▶ Extracted material:
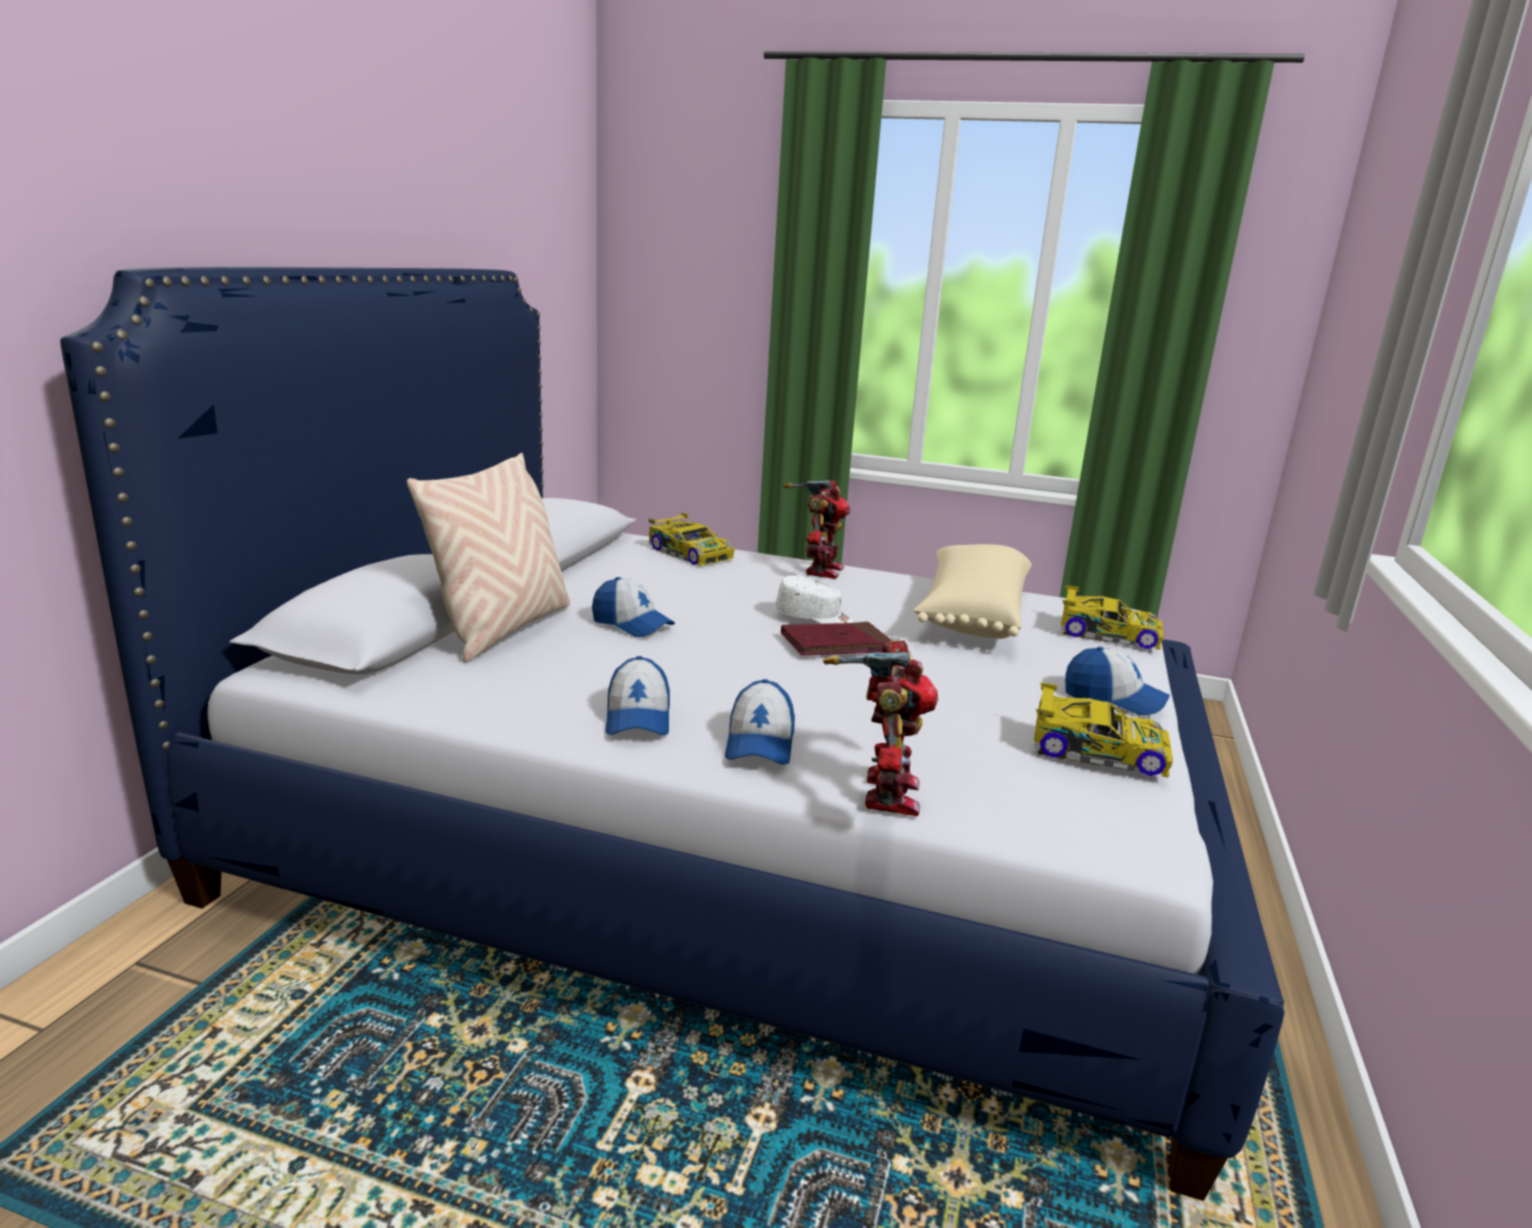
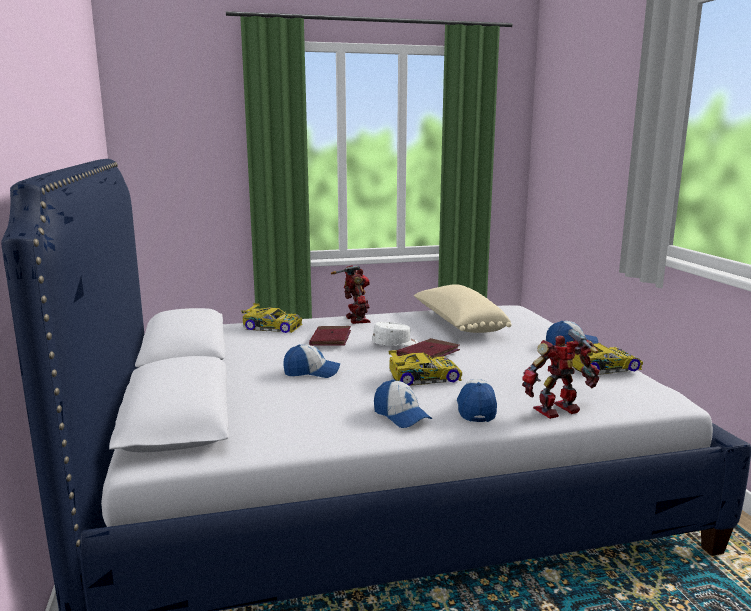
camera: 30 degrees left, 5 degrees down
(502, 629) = (244, 395): beige pillow -> none
(737, 587) = (330, 339): none -> red book
(760, 743) = (476, 408): cap -> cap turned 150 degrees counterclockwise
(884, 793) = (558, 411): toy robot -> toy robot turned 90 degrees counterclockwise
(1106, 633) = (524, 318): toy car -> toy car (423, 377)

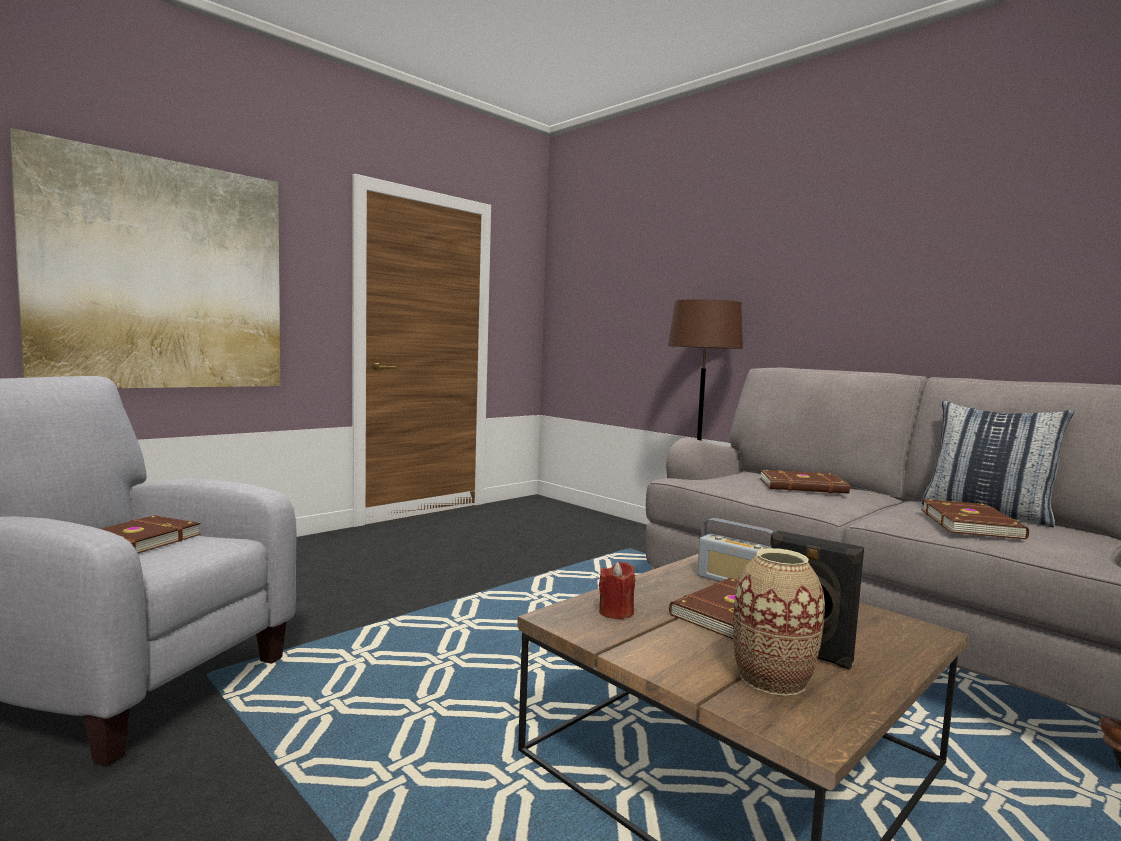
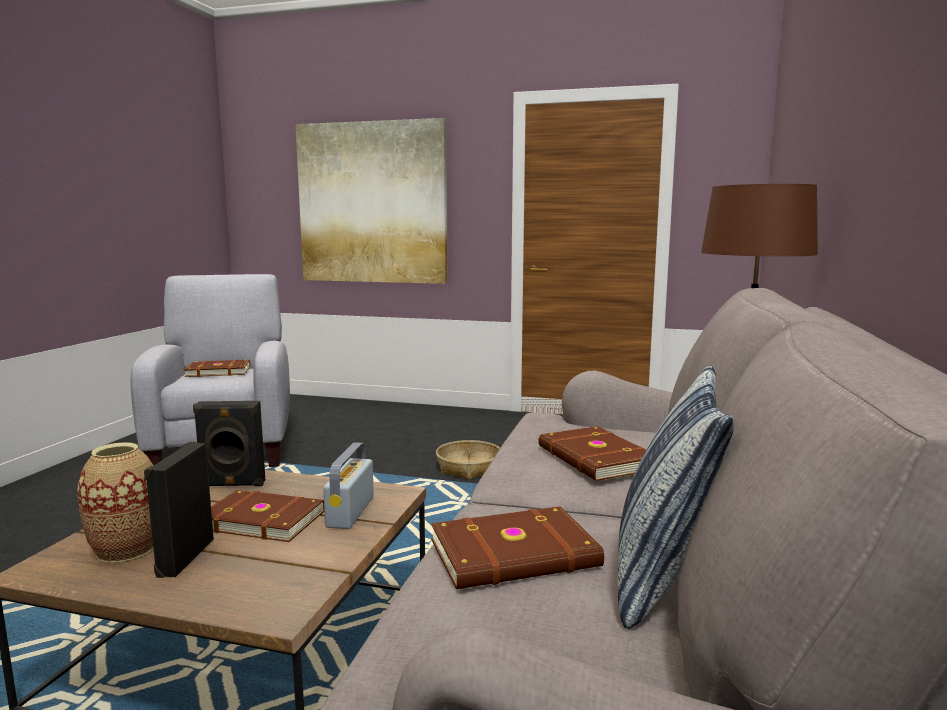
camera: 60 degrees right, 5 degrees up
(465, 577) = (468, 468): none -> basket
(616, 612) = (232, 484): red candle -> black speaker

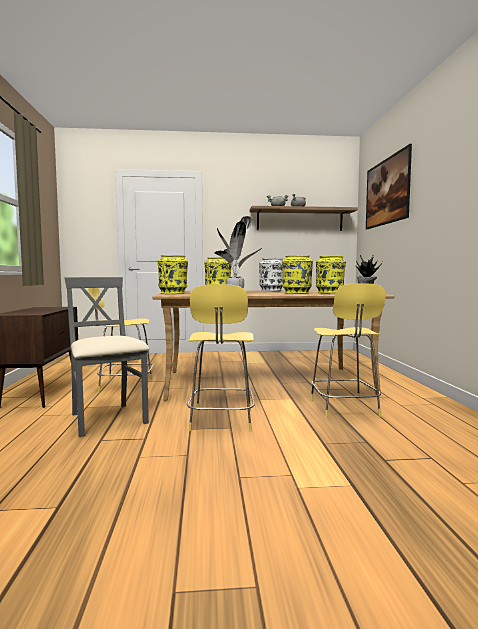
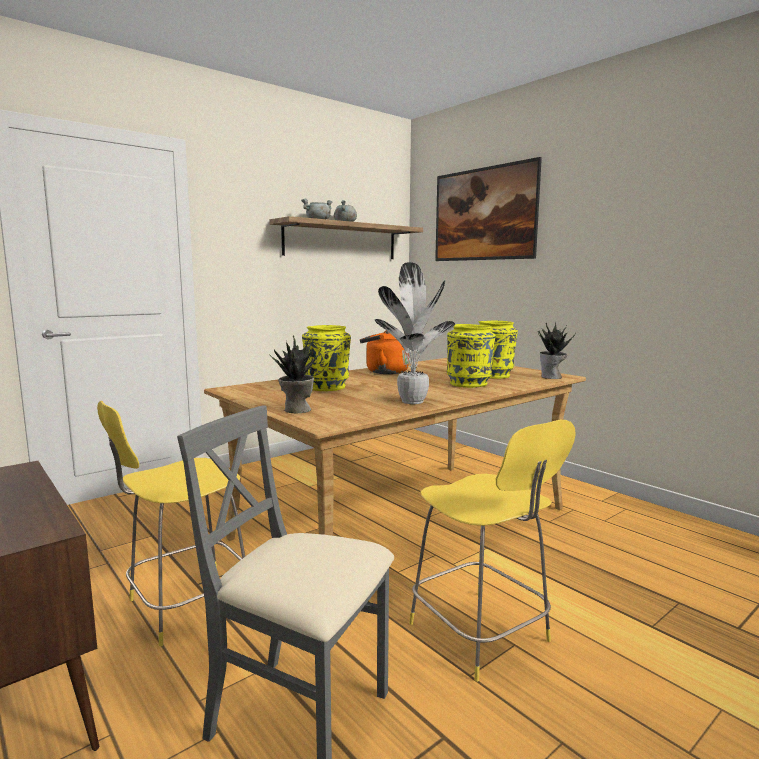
camera: 35 degrees left, 5 degrees up
(173, 293) = (296, 410): yellow vase -> potted plant
(272, 290) = (384, 372): white vase -> orange kettle
(344, 409) = (569, 548): yellow stool -> none

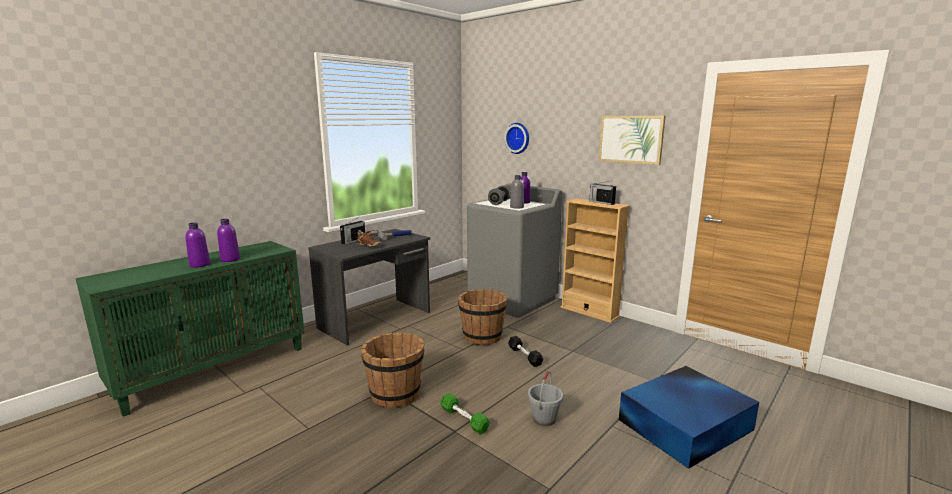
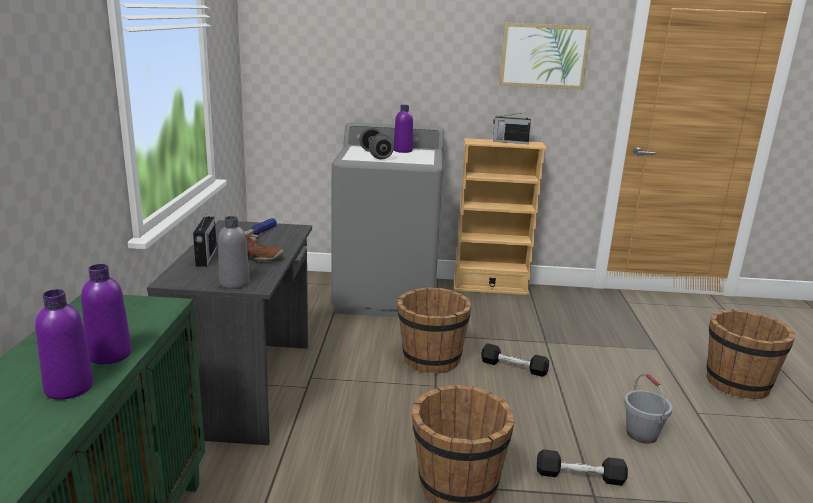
camera: 40 degrees left, 5 degrees up
(464, 419) = (580, 476): green dumbbell -> black dumbbell
(516, 207) = (417, 159): grey bottle -> grey bottle (234, 283)
(518, 138) = (361, 51): wall clock -> none
(687, 424) = (737, 383): blue storage box -> brown bucket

▶ Brief: Number of lines above that include "yellow": state it and nothing else.

▶ Answer box: 2